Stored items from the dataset
☆ ☆ ☆ ☆ ☆ ☆ ☆

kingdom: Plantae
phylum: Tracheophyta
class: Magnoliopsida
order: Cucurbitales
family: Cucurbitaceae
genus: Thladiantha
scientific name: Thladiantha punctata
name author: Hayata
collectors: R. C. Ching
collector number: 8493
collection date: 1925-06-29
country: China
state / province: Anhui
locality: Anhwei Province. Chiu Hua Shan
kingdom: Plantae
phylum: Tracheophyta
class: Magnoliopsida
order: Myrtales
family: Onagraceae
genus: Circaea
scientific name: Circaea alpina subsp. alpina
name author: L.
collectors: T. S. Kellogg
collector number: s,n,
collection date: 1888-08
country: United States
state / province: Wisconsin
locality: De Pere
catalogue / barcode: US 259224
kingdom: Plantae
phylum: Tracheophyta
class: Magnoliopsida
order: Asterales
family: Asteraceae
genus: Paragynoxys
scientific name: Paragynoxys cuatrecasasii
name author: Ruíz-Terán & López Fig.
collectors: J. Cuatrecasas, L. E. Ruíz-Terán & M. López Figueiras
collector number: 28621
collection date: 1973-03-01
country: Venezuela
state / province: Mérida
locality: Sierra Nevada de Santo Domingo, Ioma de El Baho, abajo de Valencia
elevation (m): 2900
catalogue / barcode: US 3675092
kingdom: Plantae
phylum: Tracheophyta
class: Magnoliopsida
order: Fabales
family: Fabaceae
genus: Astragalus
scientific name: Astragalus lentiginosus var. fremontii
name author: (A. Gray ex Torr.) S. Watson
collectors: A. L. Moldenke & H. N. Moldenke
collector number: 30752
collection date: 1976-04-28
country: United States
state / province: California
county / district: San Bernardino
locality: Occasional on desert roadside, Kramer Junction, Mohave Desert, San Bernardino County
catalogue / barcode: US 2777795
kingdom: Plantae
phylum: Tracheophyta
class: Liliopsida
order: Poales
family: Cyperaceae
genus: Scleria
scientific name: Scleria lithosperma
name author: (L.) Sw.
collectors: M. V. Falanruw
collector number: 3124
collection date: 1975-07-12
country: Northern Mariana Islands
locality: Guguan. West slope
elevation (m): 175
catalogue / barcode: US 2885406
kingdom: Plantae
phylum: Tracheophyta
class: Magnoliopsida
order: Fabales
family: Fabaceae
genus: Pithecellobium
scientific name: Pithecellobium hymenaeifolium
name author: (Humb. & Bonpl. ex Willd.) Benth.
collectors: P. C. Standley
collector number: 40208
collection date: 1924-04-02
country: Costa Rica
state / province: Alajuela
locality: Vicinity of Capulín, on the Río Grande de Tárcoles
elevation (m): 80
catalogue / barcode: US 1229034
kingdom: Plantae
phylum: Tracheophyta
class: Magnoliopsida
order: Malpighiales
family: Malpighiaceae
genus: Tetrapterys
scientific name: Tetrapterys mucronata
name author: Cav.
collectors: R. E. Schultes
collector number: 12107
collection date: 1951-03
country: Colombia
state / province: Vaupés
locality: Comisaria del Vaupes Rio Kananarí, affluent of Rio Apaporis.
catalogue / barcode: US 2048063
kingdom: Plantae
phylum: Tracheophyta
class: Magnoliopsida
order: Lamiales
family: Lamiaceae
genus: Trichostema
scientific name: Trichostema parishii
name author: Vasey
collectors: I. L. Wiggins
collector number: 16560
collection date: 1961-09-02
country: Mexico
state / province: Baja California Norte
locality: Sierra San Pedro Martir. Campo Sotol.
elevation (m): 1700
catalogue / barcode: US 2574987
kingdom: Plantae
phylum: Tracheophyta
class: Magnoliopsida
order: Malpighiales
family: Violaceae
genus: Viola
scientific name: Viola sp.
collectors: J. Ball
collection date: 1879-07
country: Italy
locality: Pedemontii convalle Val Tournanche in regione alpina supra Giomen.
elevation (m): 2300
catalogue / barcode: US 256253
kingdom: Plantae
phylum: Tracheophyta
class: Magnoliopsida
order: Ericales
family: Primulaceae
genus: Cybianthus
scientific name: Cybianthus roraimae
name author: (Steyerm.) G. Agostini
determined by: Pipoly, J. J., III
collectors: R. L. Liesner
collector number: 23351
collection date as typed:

☆ ☆ ☆ ☆ ☆ ☆ ☆

Please rewrite the lines above as a numbered list, leaving out any blank lines.

1. kingdom: Plantae
2. phylum: Tracheophyta
3. class: Magnoliopsida
4. order: Cucurbitales
5. family: Cucurbitaceae
6. genus: Thladiantha
7. scientific name: Thladiantha punctata
8. name author: Hayata
9. collectors: R. C. Ching
10. collector number: 8493
11. collection date: 1925-06-29
12. country: China
13. state / province: Anhui
14. locality: Anhwei Province. Chiu Hua Shan
15. kingdom: Plantae
16. phylum: Tracheophyta
17. class: Magnoliopsida
18. order: Myrtales
19. family: Onagraceae
20. genus: Circaea
21. scientific name: Circaea alpina subsp. alpina
22. name author: L.
23. collectors: T. S. Kellogg
24. collector number: s,n,
25. collection date: 1888-08
26. country: United States
27. state / province: Wisconsin
28. locality: De Pere
29. catalogue / barcode: US 259224
30. kingdom: Plantae
31. phylum: Tracheophyta
32. class: Magnoliopsida
33. order: Asterales
34. family: Asteraceae
35. genus: Paragynoxys
36. scientific name: Paragynoxys cuatrecasasii
37. name author: Ruíz-Terán & López Fig.
38. collectors: J. Cuatrecasas, L. E. Ruíz-Terán & M. López Figueiras
39. collector number: 28621
40. collection date: 1973-03-01
41. country: Venezuela
42. state / province: Mérida
43. locality: Sierra Nevada de Santo Domingo, Ioma de El Baho, abajo de Valencia
44. elevation (m): 2900
45. catalogue / barcode: US 3675092
46. kingdom: Plantae
47. phylum: Tracheophyta
48. class: Magnoliopsida
49. order: Fabales
50. family: Fabaceae
51. genus: Astragalus
52. scientific name: Astragalus lentiginosus var. fremontii
53. name author: (A. Gray ex Torr.) S. Watson
54. collectors: A. L. Moldenke & H. N. Moldenke
55. collector number: 30752
56. collection date: 1976-04-28
57. country: United States
58. state / province: California
59. county / district: San Bernardino
60. locality: Occasional on desert roadside, Kramer Junction, Mohave Desert, San Bernardino County
61. catalogue / barcode: US 2777795
62. kingdom: Plantae
63. phylum: Tracheophyta
64. class: Liliopsida
65. order: Poales
66. family: Cyperaceae
67. genus: Scleria
68. scientific name: Scleria lithosperma
69. name author: (L.) Sw.
70. collectors: M. V. Falanruw
71. collector number: 3124
72. collection date: 1975-07-12
73. country: Northern Mariana Islands
74. locality: Guguan. West slope
75. elevation (m): 175
76. catalogue / barcode: US 2885406
77. kingdom: Plantae
78. phylum: Tracheophyta
79. class: Magnoliopsida
80. order: Fabales
81. family: Fabaceae
82. genus: Pithecellobium
83. scientific name: Pithecellobium hymenaeifolium
84. name author: (Humb. & Bonpl. ex Willd.) Benth.
85. collectors: P. C. Standley
86. collector number: 40208
87. collection date: 1924-04-02
88. country: Costa Rica
89. state / province: Alajuela
90. locality: Vicinity of Capulín, on the Río Grande de Tárcoles
91. elevation (m): 80
92. catalogue / barcode: US 1229034
93. kingdom: Plantae
94. phylum: Tracheophyta
95. class: Magnoliopsida
96. order: Malpighiales
97. family: Malpighiaceae
98. genus: Tetrapterys
99. scientific name: Tetrapterys mucronata
100. name author: Cav.
101. collectors: R. E. Schultes
102. collector number: 12107
103. collection date: 1951-03
104. country: Colombia
105. state / province: Vaupés
106. locality: Comisaria del Vaupes Rio Kananarí, affluent of Rio Apaporis.
107. catalogue / barcode: US 2048063
108. kingdom: Plantae
109. phylum: Tracheophyta
110. class: Magnoliopsida
111. order: Lamiales
112. family: Lamiaceae
113. genus: Trichostema
114. scientific name: Trichostema parishii
115. name author: Vasey
116. collectors: I. L. Wiggins
117. collector number: 16560
118. collection date: 1961-09-02
119. country: Mexico
120. state / province: Baja California Norte
121. locality: Sierra San Pedro Martir. Campo Sotol.
122. elevation (m): 1700
123. catalogue / barcode: US 2574987
124. kingdom: Plantae
125. phylum: Tracheophyta
126. class: Magnoliopsida
127. order: Malpighiales
128. family: Violaceae
129. genus: Viola
130. scientific name: Viola sp.
131. collectors: J. Ball
132. collection date: 1879-07
133. country: Italy
134. locality: Pedemontii convalle Val Tournanche in regione alpina supra Giomen.
135. elevation (m): 2300
136. catalogue / barcode: US 256253
137. kingdom: Plantae
138. phylum: Tracheophyta
139. class: Magnoliopsida
140. order: Ericales
141. family: Primulaceae
142. genus: Cybianthus
143. scientific name: Cybianthus roraimae
144. name author: (Steyerm.) G. Agostini
145. determined by: Pipoly, J. J., III
146. collectors: R. L. Liesner
147. collector number: 23351
148. collection date as typed:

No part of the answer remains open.